The MI5 man sucked his teeth for a moment, eyes introspective.

“According to CCTV,” he said slowly, “the bombs detonated at precisely eleven minutes after nine this morning.”

“Bloody hell,” murmured Aylrod.

I closed my eyes for a moment and felt an old ache in my chest.

The bombs had gone off at 9:11.

Interlude Five

The State Correctional Institution at Graterford

Graterford, Pennsylvania

December 17, 1:51 P.M. EST

He sat in his cell and smiled at the shadows. The cockroaches were his friends. The spiders, too, and he read great mathematical truths in the subtle intricacies of their webs.

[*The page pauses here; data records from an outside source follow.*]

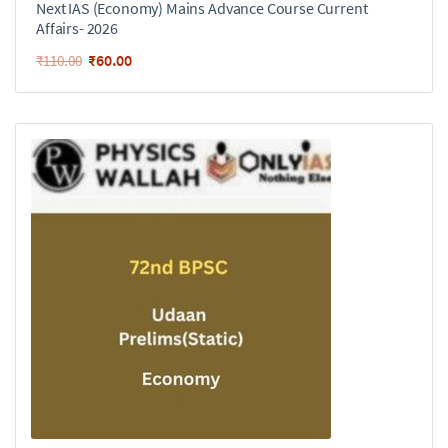
Next IAS (Economy) Mains Advance Course Current
Affairs- 2026
₹
60.00
₹
110.00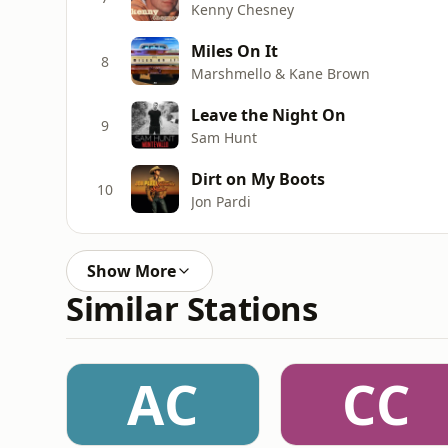
Kenny Chesney
Miles On It
8
Marshmello & Kane Brown
Leave the Night On
9
Sam Hunt
Dirt on My Boots
10
Jon Pardi
Show More
Similar Stations
AC
CC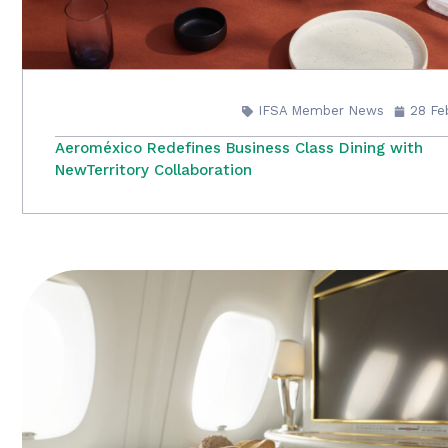
IFSA Member News
28 Fe
Aeroméxico Redefines Business Class Dining with
NewTerritory Collaboration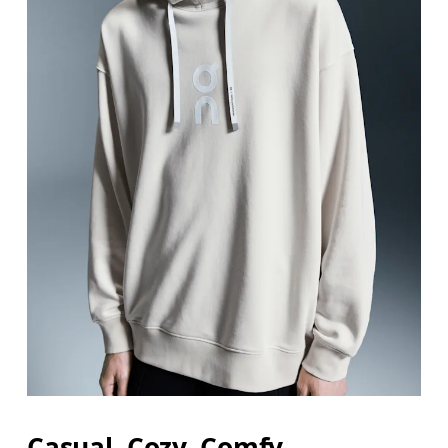
Casual. Cozy. Comfy.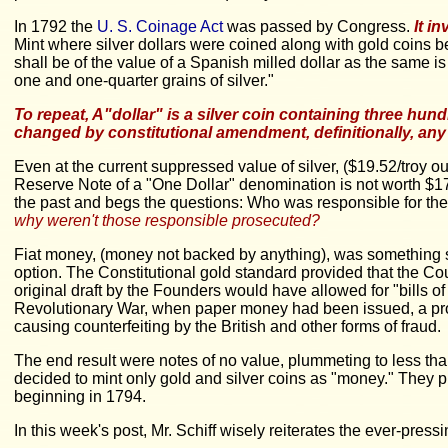
In 1792 the
U. S. Coinage Act
was passed by Congress.
It i
Mint where silver dollars were coined along with gold coins be
shall be of the value of a Spanish milled dollar as the same is
one and one-quarter grains of silver."
To repeat, A"dollar" is a silver coin containing three hu
changed by constitutional amendment, definitionally, any
Even at the current suppressed value of silver, ($19.52/troy ou
Reserve Note of a "One Dollar" denomination is not worth $1
the past and begs the questions: Who was responsible for th
why weren't those responsible prosecuted?
Fiat money, (money not backed by anything), was something so
option. The Constitutional gold standard provided that the Cou
original draft by the Founders would have allowed for "bills of
Revolutionary War, when paper money had been issued, a promi
causing counterfeiting by the British and other forms of fraud.
The end result were notes of no value, plummeting to less th
decided to mint only gold and silver coins as "money." They p
beginning in 1794.
In this week's post, Mr. Schiff wisely reiterates the ever-pres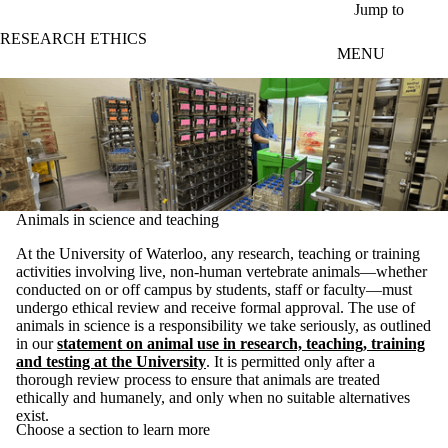
Skip to main content
Jump to
RESEARCH ETHICS
MENU
Animals in science and teaching
At the University of Waterloo, any research, teaching or training
activities involving live, non-human vertebrate animals—whether
conducted on or off campus by students, staff or faculty—must
undergo ethical review and receive formal approval. The use of
animals in science is a responsibility we take seriously, as outlined
in our
statement on animal use in research, teaching, training
and testing at the University
. It is permitted only after a
thorough review process to ensure that animals are treated
ethically and humanely, and only when no suitable alternatives
exist.
Choose a section to learn more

The guards feared him. The gangbangers never messed with him. They’d tried during his first week, but never again. Longtime inmates gave him space in the mess hall and would walk out of their way so as not to step on his shadow during afternoon exercise. The multitude of the Aryan Brotherhood mythologized him, ascribing biblical powers to him and endlessly arguing over hidden meanings in his most casual comments. Men had been shanked over such disputes. The Jamaican and Haitian convicts thought that he was some kind of white bokor. The Muslims thought that he was a demon. The madmen among the prison population thought he was a god. Or an angel. Men had been killed for speaking ill of him.

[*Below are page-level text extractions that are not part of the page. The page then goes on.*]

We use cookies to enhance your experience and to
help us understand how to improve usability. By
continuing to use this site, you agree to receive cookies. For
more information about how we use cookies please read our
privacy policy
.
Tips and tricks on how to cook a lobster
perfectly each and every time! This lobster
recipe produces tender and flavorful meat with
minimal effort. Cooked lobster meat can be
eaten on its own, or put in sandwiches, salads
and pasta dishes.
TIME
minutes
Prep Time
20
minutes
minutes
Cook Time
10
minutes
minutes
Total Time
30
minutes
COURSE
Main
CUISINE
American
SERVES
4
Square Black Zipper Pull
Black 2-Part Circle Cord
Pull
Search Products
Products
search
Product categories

In truth, Nicodemus took no sides among the thirty-five hundred prisoners within the walls of Pennsylvania’s largest maximum-security correctional facility. He would not allow himself to be tattooed with gang markings or colors. He did not deliberately sit with any one group or another. When asked why by a wide-eyed and fatuous young Latino fish, Nicodemus had closed his eyes and said, “Because I belong to all of His people.”

“Whose people? God’s? People say that you think you talk to God. Or maybe the Devil. But that’s just bullshit, isn’t it?”

Nicodemus merely smiled and did not answer. A week later Jesus Santiago was found dead in the laundry room. His tongue had been cut out and the numbers 12/17 were carved nine times into his flesh on his chest and back. The medical examiner concluded that Santiago had died from a heart attack. He was twenty-one years old and had no history of heart trouble.